“We believe that over time, failures will increasingly not be the result of a single point of failure, but instead be linked to complex interactions between systems, including software, networks, and external dependencies. While site-based electrical and mechanical infrastructure remain a critical building block that needs to be resilient, digital infrastructure is becoming more distributed with outages originating outside the data center, including those tied to power availability, network connectivity, or the reliance on external cloud services playing a larger role,” said Andy Lawrence, founding member and executive director, Uptime Intelligence, in a statement.
According to Uptime’s survey data, half of operators reported experiencing an impactful outage within the past three years, down from 74% in 2020. However, about one in 10 respondents said their most recent outage was serious or severe. Uptime analysts said that stable outage rates do not necessarily indicate lower operational risk.

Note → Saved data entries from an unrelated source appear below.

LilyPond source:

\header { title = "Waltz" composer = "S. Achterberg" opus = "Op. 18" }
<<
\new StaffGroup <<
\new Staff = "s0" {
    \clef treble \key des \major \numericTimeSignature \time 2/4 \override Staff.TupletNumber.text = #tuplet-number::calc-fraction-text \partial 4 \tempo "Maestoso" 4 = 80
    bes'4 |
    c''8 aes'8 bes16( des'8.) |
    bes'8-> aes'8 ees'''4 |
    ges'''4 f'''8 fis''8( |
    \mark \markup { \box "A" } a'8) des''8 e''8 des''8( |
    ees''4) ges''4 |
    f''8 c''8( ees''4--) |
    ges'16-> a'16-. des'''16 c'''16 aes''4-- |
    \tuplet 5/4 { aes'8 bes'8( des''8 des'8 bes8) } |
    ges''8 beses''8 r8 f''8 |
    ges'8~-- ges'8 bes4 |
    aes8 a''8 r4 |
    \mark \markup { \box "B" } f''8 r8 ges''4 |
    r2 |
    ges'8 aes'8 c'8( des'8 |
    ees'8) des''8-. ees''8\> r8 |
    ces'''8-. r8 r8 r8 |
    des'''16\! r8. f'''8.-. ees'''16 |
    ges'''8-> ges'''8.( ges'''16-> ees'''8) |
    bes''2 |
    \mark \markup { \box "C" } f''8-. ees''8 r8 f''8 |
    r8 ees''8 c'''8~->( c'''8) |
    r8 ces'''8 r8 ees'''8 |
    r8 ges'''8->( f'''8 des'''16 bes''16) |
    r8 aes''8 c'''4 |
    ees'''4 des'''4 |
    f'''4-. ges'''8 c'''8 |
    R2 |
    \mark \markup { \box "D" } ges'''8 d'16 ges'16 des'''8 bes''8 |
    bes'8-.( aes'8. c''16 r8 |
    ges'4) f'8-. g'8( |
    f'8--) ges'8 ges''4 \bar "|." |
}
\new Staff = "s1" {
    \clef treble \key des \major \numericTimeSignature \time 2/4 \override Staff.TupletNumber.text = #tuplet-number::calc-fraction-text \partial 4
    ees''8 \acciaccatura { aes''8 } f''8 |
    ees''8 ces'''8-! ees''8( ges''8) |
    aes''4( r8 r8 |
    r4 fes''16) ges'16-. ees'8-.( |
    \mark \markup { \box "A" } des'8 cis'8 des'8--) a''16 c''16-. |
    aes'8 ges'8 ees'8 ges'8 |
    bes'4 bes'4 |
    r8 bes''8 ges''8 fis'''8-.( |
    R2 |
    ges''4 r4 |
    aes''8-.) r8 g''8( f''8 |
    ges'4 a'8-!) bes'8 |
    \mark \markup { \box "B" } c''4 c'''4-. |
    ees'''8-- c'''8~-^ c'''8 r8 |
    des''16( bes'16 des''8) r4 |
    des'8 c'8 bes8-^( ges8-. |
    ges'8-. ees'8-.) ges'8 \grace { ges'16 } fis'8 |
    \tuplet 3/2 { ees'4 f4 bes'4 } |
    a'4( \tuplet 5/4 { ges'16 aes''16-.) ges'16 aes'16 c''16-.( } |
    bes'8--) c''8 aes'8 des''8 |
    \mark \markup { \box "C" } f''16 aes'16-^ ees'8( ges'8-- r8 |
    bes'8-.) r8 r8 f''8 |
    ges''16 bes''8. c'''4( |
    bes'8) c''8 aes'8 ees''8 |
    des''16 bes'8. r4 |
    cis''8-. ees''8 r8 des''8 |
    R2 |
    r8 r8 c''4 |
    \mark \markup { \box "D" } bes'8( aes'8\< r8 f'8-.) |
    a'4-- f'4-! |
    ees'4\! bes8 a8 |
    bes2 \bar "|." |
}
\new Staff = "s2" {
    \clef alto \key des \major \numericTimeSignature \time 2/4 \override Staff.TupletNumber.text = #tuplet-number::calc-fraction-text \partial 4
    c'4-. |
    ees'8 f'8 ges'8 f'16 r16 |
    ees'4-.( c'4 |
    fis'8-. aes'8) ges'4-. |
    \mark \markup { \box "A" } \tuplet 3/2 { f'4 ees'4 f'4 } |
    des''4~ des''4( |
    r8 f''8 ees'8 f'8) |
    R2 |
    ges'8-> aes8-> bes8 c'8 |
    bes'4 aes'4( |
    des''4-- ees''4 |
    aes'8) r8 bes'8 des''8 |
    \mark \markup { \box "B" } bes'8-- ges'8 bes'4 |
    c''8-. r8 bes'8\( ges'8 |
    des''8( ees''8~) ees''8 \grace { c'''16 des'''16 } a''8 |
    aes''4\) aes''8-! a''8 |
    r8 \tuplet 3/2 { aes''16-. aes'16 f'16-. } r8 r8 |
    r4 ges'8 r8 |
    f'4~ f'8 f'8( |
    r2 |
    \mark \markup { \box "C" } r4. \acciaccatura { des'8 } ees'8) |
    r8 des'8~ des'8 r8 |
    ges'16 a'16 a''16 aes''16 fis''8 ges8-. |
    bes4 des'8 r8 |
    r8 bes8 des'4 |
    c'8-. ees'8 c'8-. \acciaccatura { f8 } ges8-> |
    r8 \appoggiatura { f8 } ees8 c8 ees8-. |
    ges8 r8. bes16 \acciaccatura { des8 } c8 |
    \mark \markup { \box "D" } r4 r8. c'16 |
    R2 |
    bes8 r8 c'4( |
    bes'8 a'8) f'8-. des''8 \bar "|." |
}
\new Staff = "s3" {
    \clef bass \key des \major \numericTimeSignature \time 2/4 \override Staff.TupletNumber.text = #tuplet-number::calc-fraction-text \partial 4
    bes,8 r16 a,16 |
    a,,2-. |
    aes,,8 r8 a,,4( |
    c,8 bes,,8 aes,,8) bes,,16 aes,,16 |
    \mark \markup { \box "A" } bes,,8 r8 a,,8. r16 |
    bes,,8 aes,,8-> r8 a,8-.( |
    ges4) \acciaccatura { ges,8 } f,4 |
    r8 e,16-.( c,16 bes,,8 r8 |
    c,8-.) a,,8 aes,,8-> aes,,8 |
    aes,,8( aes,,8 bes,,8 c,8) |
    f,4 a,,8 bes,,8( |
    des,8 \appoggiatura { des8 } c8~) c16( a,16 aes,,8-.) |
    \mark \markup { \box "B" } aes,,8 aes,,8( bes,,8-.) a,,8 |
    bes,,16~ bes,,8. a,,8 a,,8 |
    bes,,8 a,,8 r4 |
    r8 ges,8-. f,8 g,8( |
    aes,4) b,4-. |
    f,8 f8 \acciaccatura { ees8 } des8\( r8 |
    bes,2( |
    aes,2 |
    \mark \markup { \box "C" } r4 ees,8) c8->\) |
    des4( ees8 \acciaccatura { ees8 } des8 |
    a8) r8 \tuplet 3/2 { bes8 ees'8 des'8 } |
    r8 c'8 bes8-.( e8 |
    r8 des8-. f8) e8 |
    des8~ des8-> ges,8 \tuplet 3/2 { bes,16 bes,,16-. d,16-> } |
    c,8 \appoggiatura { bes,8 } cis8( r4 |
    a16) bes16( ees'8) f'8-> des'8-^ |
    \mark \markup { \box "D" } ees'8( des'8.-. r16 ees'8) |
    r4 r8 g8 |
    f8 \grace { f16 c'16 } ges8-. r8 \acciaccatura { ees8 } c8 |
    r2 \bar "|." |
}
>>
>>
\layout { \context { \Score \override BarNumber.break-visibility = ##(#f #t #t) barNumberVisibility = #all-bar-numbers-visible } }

As organizations run increasingly critical workloads across interconnected environments, even isolated incidents can trigger broader service disruptions across cloud, networking, and application infrastructure, according to Uptime.
“Digital infrastructure is remarkably resilient,” Lawrence said during a webinar discussing the findings. “But further resiliency gains are becoming harder to achieve.”
Power failures are the leading cause of data center outages
Power failures continue to dominate data center outage causes, accounting for 45% of impactful outages in Uptime’s latest survey data. While that figure declined from the previous year, it remains significantly higher than any other category.